Now that it looks like I have my health back, my next campaign is to create a career for myself, get on my feet financially and pay off my father’s debts and back taxes, which were racked up in his efforts to save my life. The very next step to do that is for me to attend CPAC, which starts tomorrow.  Attending CPAC allows me to meet other bloggers and undemonize myself with people who don’t believe there can be such a thing as a conservative lesbian. Last year, dear Instapundit’s generous readers’ donations sent me to CPAC and put me at Andrew Breitbart’s side at the moment when he was paradoxically being attacked as a homophobe and/or gay. And my being there gave Steven Crowder and Chris Loesch the ammunition to fight the HuffPo/Gawker/Mediaite accusations the rap song they debuted there was racist because they used a photo of me to prove their point — Steven and Chris were able to call them for mocking a conservative lesbian.
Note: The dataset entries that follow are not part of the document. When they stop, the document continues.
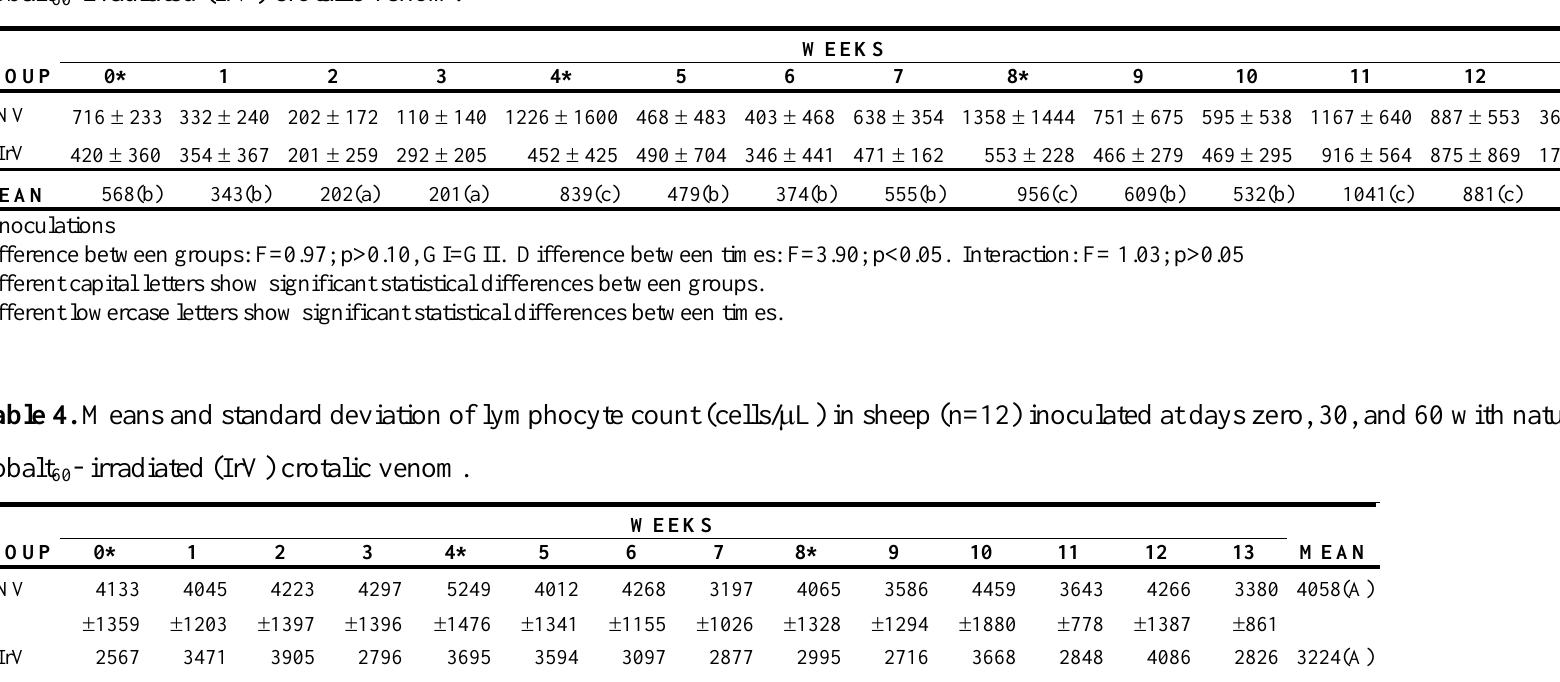
Table 3. Means and standard deviation of eosinophil count (cells/ µ L) in sheep (n=12) inoculated at days zero, 30, and 60 with natural (NV) and -irradiated (IrV) crotalic venom. Cobalt 60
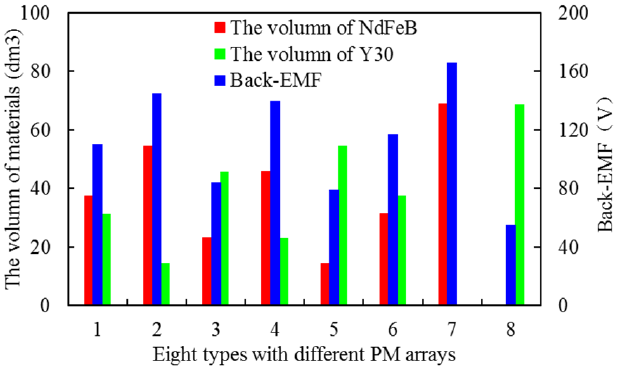
Figure 5. Volume of PMs and back-EMF of the eight types with different materials.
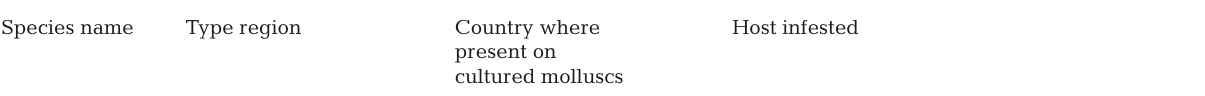
Table 1. Global distribution of shell-infesting and pest species that are associated with cultured or commercially harvested mol- luscs. Excludes species identified just to genus level. Pest status in native and invasive range given as pest (p), common (c), or rare (r). Larval developmental mode: adelphophagy (ad), lecithotrophy (le), planktotrophy (pl), poecilogony (po). Culture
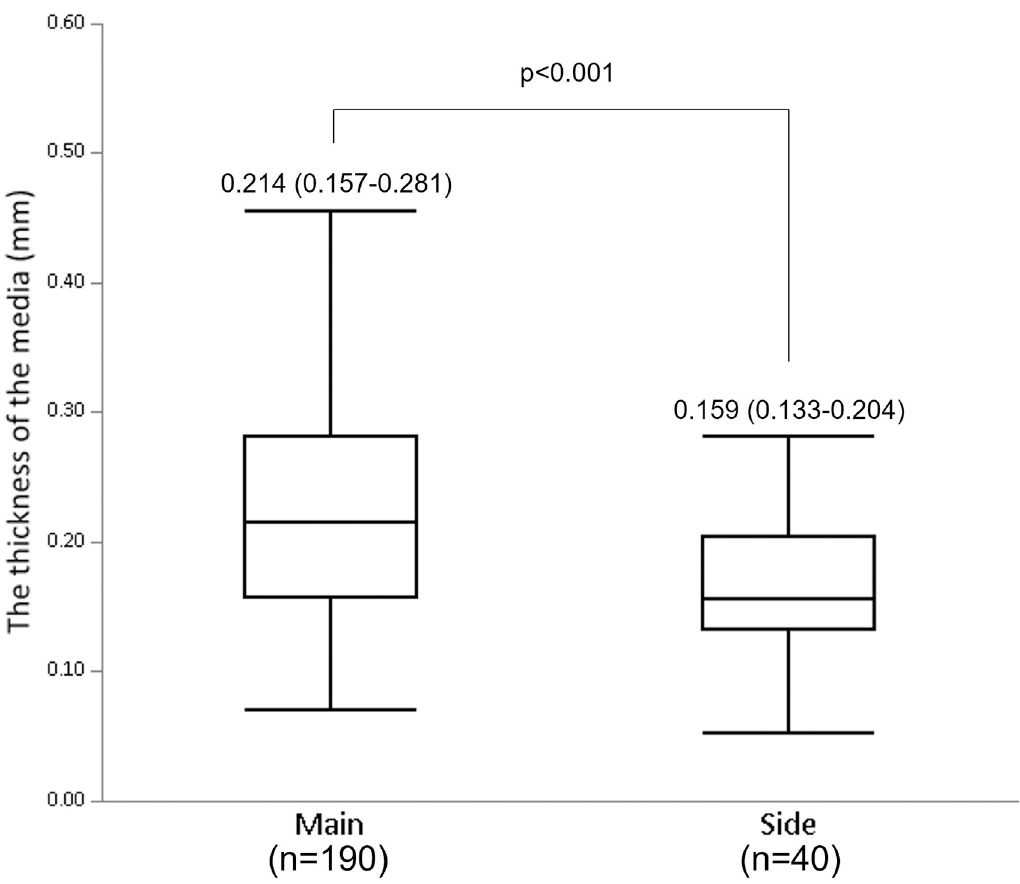
Fig 1. The comparison of the medial thicknesses between main and side branches. The median thickness of the media in the main branches was significantly higher than in the side branches (0.214 mm [0.157–0.281mm] vs 0.159 mm [0.133–0.204 mm], respectively, p < 0.001).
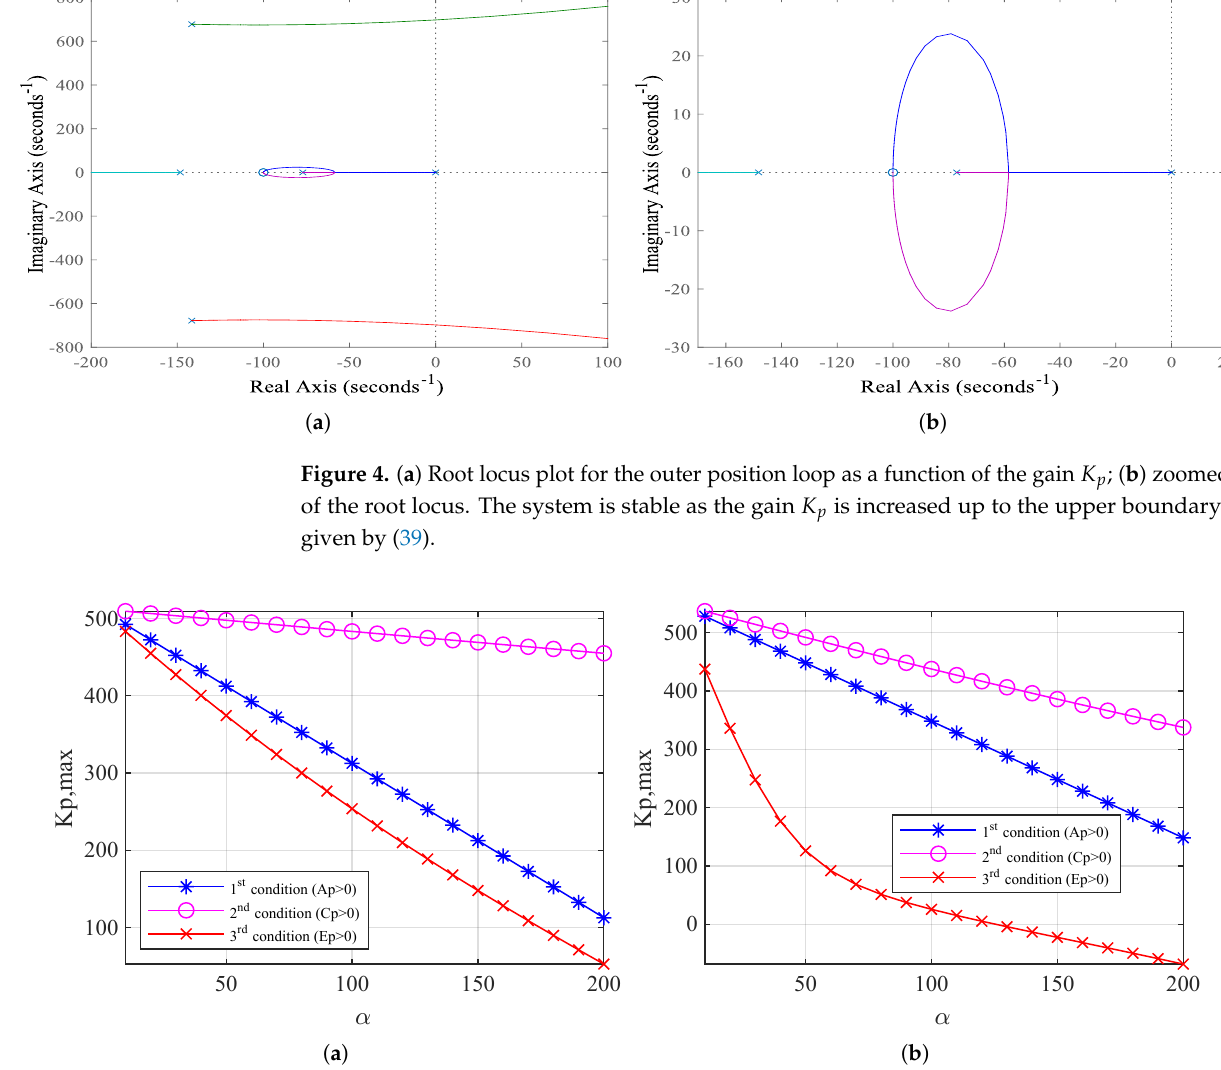
Figure 5. Maximum boundary conditions for the gain K p as a function of α for f 0 = 1.0 Hz and ( a ) K v = 100, ( b ) K v =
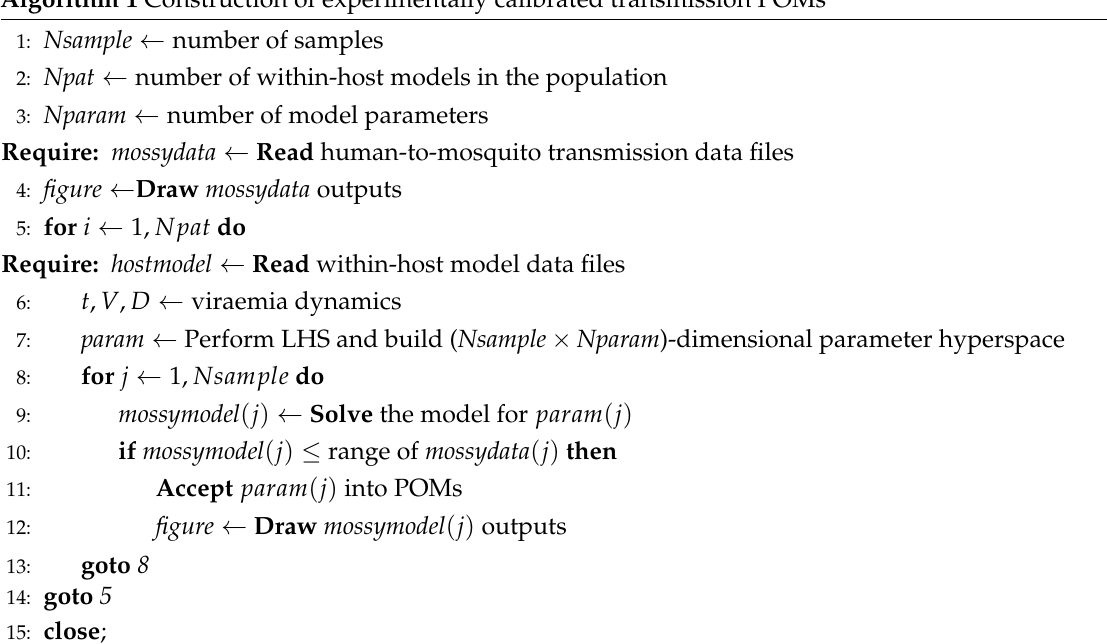
figure ← Draw mossymodel ( j )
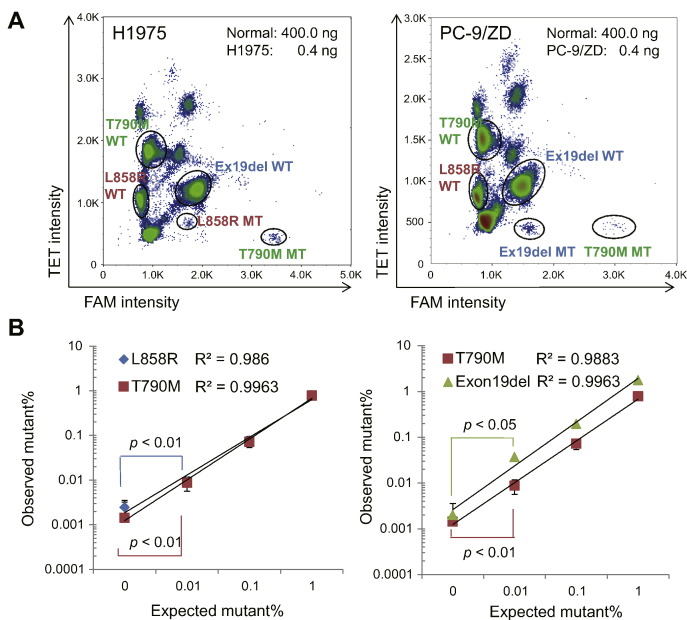
Serial dilutions of positive controls were analyzed for each EGFR mutation under study. Testing 0.04 and 4 ng of genomic DNA from H1975 cells harboring EGFR mutations L858R and T790M (A) or PC-9/ZD cells harboring EGFR exon 19 deletion and substitution T790M (B); n = 5.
This year Stacy McCain kindly asked his readers to donate, so I am able to cover someone to care for my father tomorrow. (And congratulations to Stacy, who was named editor-in-chief of ViralRead.com today!) However, I still need to raise $300 to pay the  caregiver for Friday, plus my gas, parking, tolls and food for Friday and Saturday. (For people who wonder why I don’t get a job — besides my health, it’s the cost of the caregiver to look after my father while I’m out of the house. But not to worry, I really am busy creating a career that will support me.)

I am grateful to everyone who donates, or sends prayers or kind thoughts. Please be patient with me regarding “thank you” e-mails — the next few days will be very long, with at least a 90-minute commute each way — I will send them Sunday after CPAC. In fact, I’ll be sending a “thank you” e-mail to everyone who has ever donated to this blog because I want them to know their generosity played a role in saving my life and that I am grateful. My plan is that once I’ve gotten all my “thank you” notes sent, I will post a few times a week while I’m finishing a writing project and then when that’s done, I will start posting regularly. I’m so glad to be back!